◆ Texte source
━━━━

CARBONNIER JEAN (1908-2003)
L'art juridique est dominé en France depuis le milieu du xxe siècle par la pensée de Jean Carbonnier. Ce dernier a profondément marqué le droit par sa volonté de l'adapter à l'évolution sociale dont il était le spectateur attentif : de sa modestie méthodologique procède son influence. Né à Libourne en 1908, ses études juridiques et l'agrégation des facultés de droit l'ont conduit, entre 1937 et 1955, à être professeur à l'université de Poitiers, dont il fut doyen. De cette époque lui est resté ce titre inséparable de son nom dans les milieux juridiques : « le doyen Carbonnier ». Il devint ensuite professeur à la faculté de droit de Paris, qu'il quitta en 1976. Jean Carbonnier, ayant par principe refusé toutes les formes d'honneur, resta professeur « honoraire » – et non « émérite » – de l'Université, et refusa l'hommage des mélanges que ses amis et ses disciples voulaient lui dédier. Tout au long des trente années de sa retraite, il demeura cependant actif et accessible, publiant des articles, rééditant ses manuels et concevant jusqu'au dernier moment des réformes législatives.
Jean Carbonnier soulignait que le droit n'exprime qu'une partie de la complexité humaine et sociale. Pour lui, l'art du droit, spécialement l'art législatif, doit tout à la fois intégrer cet au-delà de la technique juridique et avoir la vertu de ne pas toucher à ce qui le dépasse. Cet art est celui d'un droit conscient de ses limites, d'un droit modeste laissant venir à lui les évolutions sociales. Bien des raisons expliquent que Jean Carbonnier ait dominé la pensée juridique française : au premier chef, sa maîtrise technique, son savoir encyclopédique, une écriture à la fois précise et élégante, mais aussi une pensée en permanence dans le droit et en dehors du droit, qu'il ne vantait que conscient de ses limites et de sa force relative.

━━━━

◆ Demandes
1) Recopiez le texte sur Jean Carbonnier depuis « Jean Carbonnier soulignait » jusqu'à « sa force relative. » inclus.
2) D'après le texte sur Jean Carbonnier, dans quelle université fut-il doyen ?
3) Résumez plus brièvement le paragraphe du texte sur Jean Carbonnier qui commence par « Jean Carbonnier soulignait que le droit », en gardant ses faits principaux.

━━━━

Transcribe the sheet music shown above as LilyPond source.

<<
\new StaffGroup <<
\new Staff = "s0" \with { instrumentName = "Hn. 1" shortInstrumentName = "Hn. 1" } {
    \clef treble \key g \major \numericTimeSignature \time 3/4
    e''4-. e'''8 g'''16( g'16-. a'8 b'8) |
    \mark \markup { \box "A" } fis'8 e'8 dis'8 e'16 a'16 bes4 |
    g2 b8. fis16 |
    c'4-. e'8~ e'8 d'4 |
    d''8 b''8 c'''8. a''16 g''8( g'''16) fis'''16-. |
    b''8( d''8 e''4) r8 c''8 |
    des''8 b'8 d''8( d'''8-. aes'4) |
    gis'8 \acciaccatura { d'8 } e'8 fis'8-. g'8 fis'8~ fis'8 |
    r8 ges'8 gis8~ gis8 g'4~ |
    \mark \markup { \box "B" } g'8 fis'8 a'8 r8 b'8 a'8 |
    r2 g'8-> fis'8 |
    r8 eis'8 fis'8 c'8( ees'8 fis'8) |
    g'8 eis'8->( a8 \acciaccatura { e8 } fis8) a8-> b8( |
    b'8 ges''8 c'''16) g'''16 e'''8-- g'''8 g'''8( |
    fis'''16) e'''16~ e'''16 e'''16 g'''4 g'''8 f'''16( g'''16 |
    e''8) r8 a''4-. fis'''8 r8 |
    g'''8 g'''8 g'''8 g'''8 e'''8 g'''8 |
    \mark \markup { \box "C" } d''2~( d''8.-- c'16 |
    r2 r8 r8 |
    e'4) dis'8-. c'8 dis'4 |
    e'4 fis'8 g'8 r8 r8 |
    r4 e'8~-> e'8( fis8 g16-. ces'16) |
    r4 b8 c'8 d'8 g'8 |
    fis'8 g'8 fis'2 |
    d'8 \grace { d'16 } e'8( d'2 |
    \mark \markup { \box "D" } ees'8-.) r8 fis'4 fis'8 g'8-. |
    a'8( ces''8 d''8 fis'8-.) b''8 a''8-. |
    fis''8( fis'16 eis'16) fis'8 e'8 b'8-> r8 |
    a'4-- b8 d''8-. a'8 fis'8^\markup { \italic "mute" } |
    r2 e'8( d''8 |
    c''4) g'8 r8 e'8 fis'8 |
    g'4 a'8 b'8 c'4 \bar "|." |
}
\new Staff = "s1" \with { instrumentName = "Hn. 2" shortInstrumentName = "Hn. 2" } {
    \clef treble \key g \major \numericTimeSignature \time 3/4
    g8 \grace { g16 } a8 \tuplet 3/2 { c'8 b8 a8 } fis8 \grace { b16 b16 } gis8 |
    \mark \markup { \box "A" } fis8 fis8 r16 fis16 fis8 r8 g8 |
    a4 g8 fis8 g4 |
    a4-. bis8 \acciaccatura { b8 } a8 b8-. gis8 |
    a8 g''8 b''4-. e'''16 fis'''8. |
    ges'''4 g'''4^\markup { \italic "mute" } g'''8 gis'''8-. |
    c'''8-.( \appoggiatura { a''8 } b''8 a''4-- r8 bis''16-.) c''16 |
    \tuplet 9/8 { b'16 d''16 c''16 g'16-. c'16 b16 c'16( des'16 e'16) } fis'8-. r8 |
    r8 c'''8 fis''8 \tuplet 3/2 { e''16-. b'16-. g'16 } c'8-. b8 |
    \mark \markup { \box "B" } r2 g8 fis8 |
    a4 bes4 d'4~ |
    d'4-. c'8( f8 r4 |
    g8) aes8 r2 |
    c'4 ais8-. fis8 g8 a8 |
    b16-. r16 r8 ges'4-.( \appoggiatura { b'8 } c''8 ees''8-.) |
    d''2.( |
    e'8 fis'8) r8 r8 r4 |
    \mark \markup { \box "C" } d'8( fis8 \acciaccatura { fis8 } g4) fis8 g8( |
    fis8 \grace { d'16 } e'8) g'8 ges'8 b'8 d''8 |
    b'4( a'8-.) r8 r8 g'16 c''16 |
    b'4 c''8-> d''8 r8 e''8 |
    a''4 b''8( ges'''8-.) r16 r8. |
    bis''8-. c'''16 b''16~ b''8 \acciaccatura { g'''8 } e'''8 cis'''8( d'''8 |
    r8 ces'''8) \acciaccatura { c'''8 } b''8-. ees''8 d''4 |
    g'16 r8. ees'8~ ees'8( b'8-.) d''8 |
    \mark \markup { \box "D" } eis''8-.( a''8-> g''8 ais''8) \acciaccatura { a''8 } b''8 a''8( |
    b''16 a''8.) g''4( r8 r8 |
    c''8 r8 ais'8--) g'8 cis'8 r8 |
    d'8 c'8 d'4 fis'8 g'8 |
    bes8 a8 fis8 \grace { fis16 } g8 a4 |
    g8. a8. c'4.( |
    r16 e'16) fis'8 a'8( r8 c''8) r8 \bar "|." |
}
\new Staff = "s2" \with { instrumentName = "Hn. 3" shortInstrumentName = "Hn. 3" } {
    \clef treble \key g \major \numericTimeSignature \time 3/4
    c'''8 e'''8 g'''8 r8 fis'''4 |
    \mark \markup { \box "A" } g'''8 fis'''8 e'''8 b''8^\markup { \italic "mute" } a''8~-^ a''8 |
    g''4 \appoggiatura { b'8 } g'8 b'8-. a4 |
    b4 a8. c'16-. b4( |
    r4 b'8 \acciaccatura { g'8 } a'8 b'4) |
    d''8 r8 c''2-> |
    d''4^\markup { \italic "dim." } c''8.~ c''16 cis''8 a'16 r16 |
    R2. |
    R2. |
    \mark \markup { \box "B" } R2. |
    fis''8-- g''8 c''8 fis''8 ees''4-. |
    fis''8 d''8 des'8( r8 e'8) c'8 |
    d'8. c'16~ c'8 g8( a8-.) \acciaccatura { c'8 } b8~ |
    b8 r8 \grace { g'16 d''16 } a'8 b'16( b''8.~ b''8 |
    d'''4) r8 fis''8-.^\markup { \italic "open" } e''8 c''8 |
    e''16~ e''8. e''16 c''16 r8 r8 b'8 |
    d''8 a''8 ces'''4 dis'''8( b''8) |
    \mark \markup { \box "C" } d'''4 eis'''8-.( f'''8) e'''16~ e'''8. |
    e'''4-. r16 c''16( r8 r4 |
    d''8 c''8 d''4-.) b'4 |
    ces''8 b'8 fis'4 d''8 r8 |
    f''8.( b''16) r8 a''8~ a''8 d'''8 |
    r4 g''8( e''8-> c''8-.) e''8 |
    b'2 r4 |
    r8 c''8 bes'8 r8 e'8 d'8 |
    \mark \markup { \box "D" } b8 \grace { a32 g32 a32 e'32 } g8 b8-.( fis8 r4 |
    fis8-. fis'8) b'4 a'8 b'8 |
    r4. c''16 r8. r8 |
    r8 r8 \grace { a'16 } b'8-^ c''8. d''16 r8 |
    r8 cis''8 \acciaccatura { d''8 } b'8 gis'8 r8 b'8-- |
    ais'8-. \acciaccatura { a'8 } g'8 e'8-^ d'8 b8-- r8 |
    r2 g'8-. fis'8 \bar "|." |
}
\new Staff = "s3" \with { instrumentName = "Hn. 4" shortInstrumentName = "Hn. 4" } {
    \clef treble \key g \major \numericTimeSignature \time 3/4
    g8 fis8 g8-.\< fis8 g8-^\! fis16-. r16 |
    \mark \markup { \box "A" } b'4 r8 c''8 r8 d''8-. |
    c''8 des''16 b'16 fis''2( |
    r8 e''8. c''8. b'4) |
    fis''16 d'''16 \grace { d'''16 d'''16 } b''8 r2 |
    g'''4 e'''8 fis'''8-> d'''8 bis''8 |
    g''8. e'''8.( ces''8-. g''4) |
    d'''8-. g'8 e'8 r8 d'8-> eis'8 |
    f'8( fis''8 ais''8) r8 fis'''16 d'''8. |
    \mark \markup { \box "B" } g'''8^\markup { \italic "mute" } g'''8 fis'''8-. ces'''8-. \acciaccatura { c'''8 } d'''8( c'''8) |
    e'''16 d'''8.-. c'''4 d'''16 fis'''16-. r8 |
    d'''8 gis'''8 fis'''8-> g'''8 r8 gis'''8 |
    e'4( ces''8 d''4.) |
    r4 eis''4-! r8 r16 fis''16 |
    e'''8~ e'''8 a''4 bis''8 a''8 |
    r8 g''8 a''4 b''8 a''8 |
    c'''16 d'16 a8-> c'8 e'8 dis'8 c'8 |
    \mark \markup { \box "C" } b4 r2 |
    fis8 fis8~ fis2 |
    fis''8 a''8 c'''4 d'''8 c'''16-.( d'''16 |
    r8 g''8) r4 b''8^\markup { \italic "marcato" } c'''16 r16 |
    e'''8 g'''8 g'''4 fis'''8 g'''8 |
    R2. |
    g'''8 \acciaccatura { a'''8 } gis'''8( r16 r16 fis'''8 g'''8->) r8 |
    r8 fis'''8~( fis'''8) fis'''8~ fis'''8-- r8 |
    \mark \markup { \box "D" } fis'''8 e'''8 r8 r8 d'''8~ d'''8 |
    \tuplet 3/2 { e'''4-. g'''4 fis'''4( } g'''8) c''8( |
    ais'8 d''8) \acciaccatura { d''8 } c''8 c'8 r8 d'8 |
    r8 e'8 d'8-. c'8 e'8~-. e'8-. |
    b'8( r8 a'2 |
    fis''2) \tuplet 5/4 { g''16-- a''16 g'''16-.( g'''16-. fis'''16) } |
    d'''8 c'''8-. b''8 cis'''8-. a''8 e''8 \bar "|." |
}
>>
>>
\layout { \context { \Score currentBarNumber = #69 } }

━━━━

◆ Réponses complètes
1)
Jean Carbonnier soulignait que le droit n'exprime qu'une partie de la complexité humaine et sociale. Pour lui, l'art du droit, spécialement l'art législatif, doit tout à la fois intégrer cet au-delà de la technique juridique et avoir la vertu de ne pas toucher à ce qui le dépasse. Cet art est celui d'un droit conscient de ses limites, d'un droit modeste laissant venir à lui les évolutions sociales. Bien des raisons expliquent que Jean Carbonnier ait dominé la pensée juridique française : au premier chef, sa maîtrise technique, son savoir encyclopédique, une écriture à la fois précise et élégante, mais aussi une pensée en permanence dans le droit et en dehors du droit, qu'il ne vantait que conscient de ses limites et de sa force relative.

2) À l'université de Poitiers.

3) Pour Jean Carbonnier, le droit n'exprime qu'une partie de la complexité humaine et sociale. L'art législatif doit intégrer ce qui dépasse la technique juridique sans toucher à ce qui le dépasse. C'est l'art d'un droit modeste, conscient de ses limites et ouvert aux évolutions sociales. Carbonnier a dominé la pensée juridique française grâce à plusieurs qualités. Il avait une grande maîtrise technique et un savoir encyclopédique. Son écriture était précise et élégante. Sa pensée se situait à la fois dans le droit et en dehors du droit, et restait consciente de ses limites.